**Task goal**
Starting at the first line of the records below, transcribe each line exactly, ending with the line that contains "15: (412, 122, 0.43)".

Source data:
****************
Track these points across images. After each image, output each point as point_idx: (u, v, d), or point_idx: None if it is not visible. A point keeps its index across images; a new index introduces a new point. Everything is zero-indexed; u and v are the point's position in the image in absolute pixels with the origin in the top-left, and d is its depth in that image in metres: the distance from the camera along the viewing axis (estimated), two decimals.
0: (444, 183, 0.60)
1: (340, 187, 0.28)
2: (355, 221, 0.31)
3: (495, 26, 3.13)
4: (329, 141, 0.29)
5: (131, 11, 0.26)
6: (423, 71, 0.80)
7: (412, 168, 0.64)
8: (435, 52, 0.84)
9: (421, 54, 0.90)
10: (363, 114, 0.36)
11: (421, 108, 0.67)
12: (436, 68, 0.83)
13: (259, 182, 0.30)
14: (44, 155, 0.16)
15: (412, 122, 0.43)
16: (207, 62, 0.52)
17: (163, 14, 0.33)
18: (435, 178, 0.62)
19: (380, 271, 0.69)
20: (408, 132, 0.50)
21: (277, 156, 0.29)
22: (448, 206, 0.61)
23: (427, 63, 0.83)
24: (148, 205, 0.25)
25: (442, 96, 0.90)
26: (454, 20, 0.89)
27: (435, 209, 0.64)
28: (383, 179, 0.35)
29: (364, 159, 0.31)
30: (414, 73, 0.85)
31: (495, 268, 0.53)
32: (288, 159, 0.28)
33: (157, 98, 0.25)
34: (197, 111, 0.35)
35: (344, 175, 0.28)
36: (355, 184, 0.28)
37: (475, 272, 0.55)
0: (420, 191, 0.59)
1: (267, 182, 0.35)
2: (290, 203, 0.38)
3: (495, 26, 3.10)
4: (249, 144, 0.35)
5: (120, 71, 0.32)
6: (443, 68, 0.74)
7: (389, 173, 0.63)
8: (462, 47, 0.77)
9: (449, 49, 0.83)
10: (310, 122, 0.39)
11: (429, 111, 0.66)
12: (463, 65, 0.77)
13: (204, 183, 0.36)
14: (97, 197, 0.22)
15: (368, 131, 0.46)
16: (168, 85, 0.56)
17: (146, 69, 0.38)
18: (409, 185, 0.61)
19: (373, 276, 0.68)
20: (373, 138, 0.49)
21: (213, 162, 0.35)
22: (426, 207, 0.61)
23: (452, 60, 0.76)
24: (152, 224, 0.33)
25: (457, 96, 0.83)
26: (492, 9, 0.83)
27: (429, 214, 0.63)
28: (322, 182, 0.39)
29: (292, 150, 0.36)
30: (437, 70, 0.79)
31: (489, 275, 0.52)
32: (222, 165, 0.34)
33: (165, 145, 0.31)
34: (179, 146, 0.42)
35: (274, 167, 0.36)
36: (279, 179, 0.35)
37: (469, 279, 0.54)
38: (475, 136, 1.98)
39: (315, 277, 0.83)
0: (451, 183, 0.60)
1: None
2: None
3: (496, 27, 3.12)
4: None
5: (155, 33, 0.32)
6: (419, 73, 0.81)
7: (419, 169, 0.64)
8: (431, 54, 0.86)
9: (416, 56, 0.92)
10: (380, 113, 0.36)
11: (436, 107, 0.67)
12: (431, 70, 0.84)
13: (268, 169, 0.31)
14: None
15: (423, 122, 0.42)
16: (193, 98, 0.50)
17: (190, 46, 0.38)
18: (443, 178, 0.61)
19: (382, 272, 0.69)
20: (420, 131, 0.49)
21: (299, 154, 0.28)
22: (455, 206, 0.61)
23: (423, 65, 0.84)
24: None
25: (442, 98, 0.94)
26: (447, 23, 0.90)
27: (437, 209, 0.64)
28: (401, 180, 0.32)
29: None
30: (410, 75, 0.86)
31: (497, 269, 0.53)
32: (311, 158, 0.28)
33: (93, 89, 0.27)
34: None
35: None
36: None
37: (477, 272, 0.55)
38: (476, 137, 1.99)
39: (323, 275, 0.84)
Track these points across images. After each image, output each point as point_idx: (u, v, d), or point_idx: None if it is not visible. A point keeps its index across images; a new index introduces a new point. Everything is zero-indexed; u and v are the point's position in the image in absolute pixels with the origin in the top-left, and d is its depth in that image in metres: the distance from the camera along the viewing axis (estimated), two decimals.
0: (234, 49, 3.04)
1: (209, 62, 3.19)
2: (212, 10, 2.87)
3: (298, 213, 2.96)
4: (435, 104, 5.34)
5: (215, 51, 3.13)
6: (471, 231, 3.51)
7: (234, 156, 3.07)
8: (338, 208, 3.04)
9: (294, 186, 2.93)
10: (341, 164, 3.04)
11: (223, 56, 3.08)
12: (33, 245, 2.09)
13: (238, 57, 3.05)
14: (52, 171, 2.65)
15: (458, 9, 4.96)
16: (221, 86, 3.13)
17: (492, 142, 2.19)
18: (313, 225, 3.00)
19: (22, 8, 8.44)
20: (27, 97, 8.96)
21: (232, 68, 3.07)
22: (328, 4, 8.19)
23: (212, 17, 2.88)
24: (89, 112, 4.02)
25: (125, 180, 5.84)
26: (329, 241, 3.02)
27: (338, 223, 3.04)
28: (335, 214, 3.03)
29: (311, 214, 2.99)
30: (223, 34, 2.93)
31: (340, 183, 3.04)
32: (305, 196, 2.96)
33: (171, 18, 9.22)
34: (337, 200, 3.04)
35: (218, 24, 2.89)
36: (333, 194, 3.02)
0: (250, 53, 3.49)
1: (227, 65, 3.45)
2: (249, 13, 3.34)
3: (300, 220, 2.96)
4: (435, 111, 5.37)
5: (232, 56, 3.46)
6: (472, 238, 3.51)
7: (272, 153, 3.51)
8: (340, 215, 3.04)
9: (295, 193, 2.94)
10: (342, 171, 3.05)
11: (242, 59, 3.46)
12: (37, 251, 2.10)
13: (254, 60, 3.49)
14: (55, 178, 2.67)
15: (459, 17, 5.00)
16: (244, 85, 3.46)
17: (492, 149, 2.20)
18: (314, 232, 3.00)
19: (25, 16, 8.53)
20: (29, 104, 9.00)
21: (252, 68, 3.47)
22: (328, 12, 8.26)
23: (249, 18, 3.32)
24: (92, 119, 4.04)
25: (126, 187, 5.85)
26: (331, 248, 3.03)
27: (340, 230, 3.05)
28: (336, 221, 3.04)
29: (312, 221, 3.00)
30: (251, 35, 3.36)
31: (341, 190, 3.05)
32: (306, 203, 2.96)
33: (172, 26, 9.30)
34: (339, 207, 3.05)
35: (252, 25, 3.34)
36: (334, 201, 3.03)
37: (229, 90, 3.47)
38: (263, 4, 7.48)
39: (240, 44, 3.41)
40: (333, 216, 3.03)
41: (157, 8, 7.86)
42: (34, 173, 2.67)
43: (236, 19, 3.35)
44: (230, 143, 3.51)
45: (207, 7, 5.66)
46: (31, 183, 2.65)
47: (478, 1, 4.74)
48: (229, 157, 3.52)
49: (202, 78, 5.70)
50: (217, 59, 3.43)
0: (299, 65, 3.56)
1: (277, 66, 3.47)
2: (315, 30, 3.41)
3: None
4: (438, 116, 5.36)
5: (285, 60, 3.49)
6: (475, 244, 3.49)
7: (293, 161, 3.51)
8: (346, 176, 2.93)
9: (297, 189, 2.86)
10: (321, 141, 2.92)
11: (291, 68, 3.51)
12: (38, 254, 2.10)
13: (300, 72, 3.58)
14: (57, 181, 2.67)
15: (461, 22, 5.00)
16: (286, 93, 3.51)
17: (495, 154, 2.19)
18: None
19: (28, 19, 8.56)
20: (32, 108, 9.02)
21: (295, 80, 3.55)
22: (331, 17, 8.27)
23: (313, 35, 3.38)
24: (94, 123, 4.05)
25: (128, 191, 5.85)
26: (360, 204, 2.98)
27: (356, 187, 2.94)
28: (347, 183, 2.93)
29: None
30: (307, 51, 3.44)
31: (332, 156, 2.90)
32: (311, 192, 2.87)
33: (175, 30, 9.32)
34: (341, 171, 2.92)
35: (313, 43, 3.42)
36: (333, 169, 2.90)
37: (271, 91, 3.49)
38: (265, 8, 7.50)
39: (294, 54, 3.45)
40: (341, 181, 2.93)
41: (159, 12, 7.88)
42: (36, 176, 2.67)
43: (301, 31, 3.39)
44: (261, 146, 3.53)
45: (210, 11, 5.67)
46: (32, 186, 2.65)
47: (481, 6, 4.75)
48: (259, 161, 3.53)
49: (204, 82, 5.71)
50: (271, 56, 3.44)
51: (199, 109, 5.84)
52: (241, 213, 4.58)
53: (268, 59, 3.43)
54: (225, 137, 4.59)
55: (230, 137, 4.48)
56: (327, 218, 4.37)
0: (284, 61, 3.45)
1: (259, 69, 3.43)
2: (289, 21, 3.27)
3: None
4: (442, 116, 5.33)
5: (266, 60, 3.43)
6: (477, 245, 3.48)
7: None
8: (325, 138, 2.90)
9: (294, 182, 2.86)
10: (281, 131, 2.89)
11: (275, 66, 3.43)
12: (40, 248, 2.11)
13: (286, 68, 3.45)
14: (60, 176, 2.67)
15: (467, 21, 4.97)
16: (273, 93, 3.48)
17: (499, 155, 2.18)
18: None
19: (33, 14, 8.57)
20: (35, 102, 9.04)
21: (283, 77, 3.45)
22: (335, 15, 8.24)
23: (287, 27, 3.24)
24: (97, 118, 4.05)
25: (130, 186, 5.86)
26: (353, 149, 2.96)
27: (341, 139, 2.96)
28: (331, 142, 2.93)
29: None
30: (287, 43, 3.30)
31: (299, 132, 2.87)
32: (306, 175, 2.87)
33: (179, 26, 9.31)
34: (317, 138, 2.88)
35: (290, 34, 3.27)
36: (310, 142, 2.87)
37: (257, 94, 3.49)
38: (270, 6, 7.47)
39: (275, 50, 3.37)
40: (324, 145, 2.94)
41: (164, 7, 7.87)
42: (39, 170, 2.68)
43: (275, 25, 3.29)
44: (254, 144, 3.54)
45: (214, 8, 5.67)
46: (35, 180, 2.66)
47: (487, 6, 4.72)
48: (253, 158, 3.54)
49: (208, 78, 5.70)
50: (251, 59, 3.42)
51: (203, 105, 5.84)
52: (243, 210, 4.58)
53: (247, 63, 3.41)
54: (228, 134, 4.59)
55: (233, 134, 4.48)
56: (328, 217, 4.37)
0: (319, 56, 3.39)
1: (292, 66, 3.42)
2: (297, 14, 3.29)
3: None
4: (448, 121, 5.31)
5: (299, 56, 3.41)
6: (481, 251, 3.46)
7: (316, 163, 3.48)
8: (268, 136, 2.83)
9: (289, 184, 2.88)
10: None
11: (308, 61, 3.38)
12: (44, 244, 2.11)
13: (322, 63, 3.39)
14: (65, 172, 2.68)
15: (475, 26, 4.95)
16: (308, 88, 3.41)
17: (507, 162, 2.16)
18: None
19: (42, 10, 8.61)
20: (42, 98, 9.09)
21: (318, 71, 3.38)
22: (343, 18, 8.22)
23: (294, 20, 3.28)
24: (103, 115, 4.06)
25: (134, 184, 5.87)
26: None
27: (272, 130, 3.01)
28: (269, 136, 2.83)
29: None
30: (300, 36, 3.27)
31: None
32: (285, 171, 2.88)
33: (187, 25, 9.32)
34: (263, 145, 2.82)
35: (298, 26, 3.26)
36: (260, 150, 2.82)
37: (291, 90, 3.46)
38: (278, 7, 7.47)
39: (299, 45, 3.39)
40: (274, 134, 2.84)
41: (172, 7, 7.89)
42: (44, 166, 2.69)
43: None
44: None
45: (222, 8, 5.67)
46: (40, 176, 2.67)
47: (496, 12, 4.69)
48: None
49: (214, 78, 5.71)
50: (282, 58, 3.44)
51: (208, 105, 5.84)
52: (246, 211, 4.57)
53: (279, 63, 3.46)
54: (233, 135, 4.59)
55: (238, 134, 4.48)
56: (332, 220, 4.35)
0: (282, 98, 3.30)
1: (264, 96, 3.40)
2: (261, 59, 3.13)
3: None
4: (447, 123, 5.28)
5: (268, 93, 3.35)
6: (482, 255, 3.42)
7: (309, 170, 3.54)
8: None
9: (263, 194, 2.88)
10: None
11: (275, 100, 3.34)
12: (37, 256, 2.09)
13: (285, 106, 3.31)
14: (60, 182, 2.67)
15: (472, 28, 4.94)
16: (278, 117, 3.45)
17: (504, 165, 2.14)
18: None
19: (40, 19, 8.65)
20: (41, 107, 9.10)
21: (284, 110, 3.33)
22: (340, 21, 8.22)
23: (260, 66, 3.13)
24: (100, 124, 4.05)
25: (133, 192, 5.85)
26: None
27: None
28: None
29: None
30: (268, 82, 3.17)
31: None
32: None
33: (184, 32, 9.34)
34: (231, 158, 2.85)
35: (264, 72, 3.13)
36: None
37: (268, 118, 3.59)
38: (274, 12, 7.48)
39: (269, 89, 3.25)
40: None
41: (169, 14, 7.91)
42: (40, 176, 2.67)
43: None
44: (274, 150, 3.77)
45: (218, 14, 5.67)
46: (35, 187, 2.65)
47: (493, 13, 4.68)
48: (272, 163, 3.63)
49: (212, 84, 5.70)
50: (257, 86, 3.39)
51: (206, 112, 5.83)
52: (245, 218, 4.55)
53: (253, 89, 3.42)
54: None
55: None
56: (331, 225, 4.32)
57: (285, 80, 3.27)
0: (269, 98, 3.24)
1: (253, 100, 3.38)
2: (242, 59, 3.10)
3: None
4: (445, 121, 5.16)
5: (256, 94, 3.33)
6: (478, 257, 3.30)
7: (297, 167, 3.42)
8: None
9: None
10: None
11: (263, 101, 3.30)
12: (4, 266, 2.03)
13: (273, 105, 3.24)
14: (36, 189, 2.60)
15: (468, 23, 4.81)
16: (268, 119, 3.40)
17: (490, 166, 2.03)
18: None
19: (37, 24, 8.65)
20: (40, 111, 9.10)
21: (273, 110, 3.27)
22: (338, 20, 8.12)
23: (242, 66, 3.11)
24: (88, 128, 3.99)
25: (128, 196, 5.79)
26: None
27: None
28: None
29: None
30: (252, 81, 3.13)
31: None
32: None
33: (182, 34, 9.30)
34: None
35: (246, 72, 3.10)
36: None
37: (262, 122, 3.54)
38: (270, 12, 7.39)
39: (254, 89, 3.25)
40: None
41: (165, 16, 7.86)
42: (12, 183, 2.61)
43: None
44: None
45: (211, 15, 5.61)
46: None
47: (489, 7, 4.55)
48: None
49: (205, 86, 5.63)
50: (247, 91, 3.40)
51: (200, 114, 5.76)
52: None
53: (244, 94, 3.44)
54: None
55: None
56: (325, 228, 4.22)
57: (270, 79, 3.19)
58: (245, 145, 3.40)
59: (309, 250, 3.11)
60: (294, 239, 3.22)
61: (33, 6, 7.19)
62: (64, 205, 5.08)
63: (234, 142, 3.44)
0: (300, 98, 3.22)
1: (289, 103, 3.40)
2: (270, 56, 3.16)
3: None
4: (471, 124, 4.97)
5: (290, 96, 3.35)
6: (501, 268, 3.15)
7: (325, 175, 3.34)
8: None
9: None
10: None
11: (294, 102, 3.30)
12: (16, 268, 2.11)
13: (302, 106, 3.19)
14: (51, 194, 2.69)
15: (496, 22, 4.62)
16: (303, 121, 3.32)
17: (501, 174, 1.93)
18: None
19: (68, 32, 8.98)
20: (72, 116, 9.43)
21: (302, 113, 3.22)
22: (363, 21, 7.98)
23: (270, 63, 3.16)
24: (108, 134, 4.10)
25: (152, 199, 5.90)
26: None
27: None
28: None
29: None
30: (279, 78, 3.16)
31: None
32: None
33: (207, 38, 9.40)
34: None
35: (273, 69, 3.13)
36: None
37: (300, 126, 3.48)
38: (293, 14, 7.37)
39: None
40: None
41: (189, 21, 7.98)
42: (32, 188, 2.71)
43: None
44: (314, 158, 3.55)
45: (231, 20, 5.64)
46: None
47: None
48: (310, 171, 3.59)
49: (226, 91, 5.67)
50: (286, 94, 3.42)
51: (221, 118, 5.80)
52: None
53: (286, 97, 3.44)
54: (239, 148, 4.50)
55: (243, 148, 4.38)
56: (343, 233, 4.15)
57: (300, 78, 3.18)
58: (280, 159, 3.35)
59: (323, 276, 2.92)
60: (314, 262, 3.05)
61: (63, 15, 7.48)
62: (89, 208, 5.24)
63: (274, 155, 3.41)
****************
**Answer area**
Track these points across images. After each image, output each point as point_idx: (u, v, d), or point_idx: None if it is not visible. A point keeps its index across images; a new index introduces a new point. Everything is zero-indexed; u and v are the point's position in the image in absolute pixels with the origin in the top-left, and d is its depth in that image in metres: the distance from the camera along the viewing axis (estimated), two decimals.
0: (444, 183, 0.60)
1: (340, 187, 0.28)
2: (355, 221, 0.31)
3: (495, 26, 3.13)
4: (329, 141, 0.29)
5: (131, 11, 0.26)
6: (423, 71, 0.80)
7: (412, 168, 0.64)
8: (435, 52, 0.84)
9: (421, 54, 0.90)
10: (363, 114, 0.36)
11: (421, 108, 0.67)
12: (436, 68, 0.83)
13: (259, 182, 0.30)
14: (44, 155, 0.16)
15: (412, 122, 0.43)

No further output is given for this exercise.